Here is one of the way in mongodb you can achieve this.

这是您可以在 mongodb 中实现此目的的方法之一。

db.usercollection.find({ $where: 'this.name.length < 4' })

回答by Fumiya Karasawa

Queries with $whereand $exprare slow if there are too many documents.
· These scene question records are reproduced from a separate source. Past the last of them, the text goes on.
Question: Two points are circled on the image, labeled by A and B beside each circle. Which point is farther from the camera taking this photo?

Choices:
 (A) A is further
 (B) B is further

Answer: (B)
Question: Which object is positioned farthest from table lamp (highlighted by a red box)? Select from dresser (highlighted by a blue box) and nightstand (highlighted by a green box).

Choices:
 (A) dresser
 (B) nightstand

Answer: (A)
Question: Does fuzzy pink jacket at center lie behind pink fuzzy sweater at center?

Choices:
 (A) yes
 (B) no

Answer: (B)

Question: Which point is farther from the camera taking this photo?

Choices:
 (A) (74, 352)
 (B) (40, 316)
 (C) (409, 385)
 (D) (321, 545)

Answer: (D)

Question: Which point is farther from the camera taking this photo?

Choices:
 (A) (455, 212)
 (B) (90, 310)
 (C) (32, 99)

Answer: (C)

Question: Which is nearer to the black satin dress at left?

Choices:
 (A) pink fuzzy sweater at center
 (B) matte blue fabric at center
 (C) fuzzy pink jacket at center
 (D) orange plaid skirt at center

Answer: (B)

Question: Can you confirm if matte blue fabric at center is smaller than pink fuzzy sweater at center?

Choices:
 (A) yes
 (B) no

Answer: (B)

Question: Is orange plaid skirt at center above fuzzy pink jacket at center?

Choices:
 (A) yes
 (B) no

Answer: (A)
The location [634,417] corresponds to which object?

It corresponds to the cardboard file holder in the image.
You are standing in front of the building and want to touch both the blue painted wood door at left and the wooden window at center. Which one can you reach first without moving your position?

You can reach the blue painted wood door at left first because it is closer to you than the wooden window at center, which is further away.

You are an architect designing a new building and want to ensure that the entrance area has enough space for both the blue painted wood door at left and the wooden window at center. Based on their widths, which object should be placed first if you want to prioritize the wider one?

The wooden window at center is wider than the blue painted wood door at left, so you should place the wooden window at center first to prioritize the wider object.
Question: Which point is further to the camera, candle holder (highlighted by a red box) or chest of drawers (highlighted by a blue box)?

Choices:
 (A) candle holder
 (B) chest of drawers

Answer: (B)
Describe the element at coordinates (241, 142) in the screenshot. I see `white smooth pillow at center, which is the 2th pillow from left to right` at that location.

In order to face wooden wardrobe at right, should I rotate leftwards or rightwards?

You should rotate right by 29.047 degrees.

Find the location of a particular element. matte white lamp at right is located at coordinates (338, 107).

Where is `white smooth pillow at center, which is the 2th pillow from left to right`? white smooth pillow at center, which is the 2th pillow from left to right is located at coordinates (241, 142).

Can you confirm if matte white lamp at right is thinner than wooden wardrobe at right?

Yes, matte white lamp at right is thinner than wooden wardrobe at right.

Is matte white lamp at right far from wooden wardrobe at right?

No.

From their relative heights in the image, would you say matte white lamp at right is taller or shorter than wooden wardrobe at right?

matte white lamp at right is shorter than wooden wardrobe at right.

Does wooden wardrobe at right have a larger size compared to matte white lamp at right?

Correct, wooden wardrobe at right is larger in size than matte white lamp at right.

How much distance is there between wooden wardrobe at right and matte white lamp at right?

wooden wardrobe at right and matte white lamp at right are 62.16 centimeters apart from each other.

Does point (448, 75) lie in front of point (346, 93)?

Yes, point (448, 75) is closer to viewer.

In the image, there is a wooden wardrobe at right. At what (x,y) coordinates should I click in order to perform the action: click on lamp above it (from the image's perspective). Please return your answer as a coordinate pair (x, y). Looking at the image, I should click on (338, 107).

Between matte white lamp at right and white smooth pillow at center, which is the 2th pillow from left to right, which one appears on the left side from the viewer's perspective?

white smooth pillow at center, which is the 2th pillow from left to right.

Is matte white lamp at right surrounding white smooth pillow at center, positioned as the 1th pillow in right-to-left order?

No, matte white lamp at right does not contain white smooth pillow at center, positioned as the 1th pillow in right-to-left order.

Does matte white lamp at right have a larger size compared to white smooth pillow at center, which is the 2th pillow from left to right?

如果文档太多,使用$where和查询$expr会很慢。

Using $regexis much faster than $where, $expr.

使用$regex$where,快得多$expr

db.usercollection.find({ 
  "name": /^[\s\S]{40,}$/, // name.length >= 40
})

or 

db.usercollection.find({ 
  "name": { "$regex": "^[\s\S]{40,}$" }, // name.length >= 40
})

This query is the same meaning with

此查询与

db.usercollection.find({ 
  "$where": "this.name && this.name.length >= 40",
})

or

db.usercollection.find({ 
    "name": { "$exists": true },
    "$expr": { "$gte": [ { "$strLenCP": "$name" }, 40 ] } 
})

I tested each queries for my collection.

我测试了我的集合的每个查询。

# find
$where: 10529.359ms
$expr: 5305.801ms
$regex: 2516.124ms

# count
$where: 10872.006ms
$expr: 2630.155ms
$regex: 158.066ms

回答by Udara Gunathilake

I had a similar kind of scenario, but in my case string is not a 1st level attribute. It is inside an object. In here I couldn't find a suitable answer for it. So I thought to share my solution with you all(Hope this will help anyone with a similar kind of problem).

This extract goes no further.